Taylor kept the two girls home from school on Wednesday, but only so they could rest and “get their thoughts together” after Tuesday’s tragedy. Their experience at RHS hasn’t been perfect, she said, but “every issue I’ve ever had was resolved quickly.”
“The community needs to stop. They can’t blame that shooting on Roxborough High,” Taylor said. The students “could have been in the streets … instead they’re on the field playing a game they love.”
A few days before the shooting, the Wawa just down the street from the high school announced it would be closing daily during school dismissal because dozens students were flooding the store, and some were causing trouble — it’s reminiscent of issues that food cart Roxburgers experienced in 2021.
A post about the Wawa situation in the neighborhood Facebook group, Roxborough Rants & Raves, on Tuesday afternoon, spurred a barrage of comments about RHS students and the school itself — many of them unkind. Group admins shut down commenting on the post after learning about the shooting.

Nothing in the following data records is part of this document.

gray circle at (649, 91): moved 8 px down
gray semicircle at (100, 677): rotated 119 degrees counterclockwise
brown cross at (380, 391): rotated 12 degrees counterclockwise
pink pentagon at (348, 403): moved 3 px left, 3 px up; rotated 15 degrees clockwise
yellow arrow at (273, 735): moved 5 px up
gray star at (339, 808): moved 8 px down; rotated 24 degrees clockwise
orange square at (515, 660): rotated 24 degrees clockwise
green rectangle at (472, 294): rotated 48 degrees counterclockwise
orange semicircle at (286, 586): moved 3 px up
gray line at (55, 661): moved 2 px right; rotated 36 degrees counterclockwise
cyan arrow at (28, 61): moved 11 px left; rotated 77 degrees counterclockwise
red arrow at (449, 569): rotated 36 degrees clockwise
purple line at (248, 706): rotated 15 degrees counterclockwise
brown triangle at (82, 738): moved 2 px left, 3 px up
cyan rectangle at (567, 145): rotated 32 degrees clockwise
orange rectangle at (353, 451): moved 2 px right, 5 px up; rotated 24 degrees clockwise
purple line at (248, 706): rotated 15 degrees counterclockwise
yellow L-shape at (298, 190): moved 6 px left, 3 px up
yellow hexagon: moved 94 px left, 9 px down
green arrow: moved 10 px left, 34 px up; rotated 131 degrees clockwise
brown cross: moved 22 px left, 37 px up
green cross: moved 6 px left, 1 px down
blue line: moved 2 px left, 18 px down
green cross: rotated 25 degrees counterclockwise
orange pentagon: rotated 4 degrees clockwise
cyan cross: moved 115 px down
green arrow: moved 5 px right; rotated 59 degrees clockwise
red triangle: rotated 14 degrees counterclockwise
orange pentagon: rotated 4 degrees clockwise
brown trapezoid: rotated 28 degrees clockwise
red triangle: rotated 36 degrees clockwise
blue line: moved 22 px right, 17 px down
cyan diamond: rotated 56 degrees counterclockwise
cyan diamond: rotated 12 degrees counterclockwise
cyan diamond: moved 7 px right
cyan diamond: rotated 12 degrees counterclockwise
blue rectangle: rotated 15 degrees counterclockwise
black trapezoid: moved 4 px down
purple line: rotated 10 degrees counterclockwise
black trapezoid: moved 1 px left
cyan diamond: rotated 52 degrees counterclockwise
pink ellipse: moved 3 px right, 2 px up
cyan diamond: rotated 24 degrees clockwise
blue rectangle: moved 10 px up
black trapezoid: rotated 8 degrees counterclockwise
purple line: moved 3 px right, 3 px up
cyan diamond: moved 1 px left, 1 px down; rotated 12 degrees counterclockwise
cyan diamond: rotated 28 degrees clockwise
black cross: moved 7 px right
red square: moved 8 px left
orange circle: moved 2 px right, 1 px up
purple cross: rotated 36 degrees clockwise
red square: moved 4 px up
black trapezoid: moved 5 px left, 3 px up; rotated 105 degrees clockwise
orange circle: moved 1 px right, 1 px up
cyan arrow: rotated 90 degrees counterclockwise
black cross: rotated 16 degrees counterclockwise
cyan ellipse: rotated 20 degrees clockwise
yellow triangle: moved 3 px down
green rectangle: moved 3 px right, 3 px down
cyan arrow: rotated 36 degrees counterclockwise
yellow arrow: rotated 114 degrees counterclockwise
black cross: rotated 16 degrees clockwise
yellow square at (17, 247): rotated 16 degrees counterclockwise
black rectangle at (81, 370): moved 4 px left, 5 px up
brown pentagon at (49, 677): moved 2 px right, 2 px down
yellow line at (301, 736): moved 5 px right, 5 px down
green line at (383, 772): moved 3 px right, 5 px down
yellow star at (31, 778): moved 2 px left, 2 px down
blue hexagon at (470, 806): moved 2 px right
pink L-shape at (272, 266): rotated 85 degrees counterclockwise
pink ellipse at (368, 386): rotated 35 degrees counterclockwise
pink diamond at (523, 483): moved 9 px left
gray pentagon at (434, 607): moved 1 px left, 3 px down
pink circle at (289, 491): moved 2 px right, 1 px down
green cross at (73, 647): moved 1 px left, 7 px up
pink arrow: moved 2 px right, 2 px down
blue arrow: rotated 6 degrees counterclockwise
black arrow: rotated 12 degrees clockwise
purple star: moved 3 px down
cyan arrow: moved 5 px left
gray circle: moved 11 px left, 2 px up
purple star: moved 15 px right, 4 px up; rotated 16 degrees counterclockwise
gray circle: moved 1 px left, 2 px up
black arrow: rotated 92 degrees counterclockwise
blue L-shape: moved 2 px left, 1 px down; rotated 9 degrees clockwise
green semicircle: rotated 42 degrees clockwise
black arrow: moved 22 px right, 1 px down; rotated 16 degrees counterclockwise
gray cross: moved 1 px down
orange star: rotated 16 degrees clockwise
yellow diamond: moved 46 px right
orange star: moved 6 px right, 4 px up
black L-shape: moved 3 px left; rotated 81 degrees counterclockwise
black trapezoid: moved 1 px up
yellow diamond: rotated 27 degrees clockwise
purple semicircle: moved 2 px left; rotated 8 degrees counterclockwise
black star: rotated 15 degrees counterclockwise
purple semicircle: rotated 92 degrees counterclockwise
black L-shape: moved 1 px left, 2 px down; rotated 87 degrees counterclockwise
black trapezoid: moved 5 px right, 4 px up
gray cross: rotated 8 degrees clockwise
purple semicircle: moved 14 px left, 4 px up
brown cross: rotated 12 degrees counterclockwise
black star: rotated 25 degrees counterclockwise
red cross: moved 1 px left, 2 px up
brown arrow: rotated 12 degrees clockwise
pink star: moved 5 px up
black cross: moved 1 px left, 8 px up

“Just the way people in this community talk about the kids at Roxborough High School, it’s really upsetting,” said Barbera, the mother with two 16-year-olds, including a Saul student.
“Kids know when they’re not being respected, and they act accordingly,” Barbera said. “They’re going to live up to our expectations of them in many ways.”
For Andorra resident Alona Regan, who has a 4-year-old daughter, high school is years in the future, but also not far in her own rear view. She’s a 2014 graduate of RHS.
“I would like to stay in the neighborhood if possible,” Regan said. She’s lost patience with residents who are blaming the school and its students for neighborhood safety issues.
Regan has fond memories of Roxborough High School, where she was involved in ROTC and participated in poetry club. She started late because she was adopted from Russia, and she remembers the teachers and administrators who helped her get acclimated.
“These are innocent kids. You may not like that they’re from other areas or other neighborhoods, but tough luck,” Regan said. “No child should have to go to school in fear for their life.”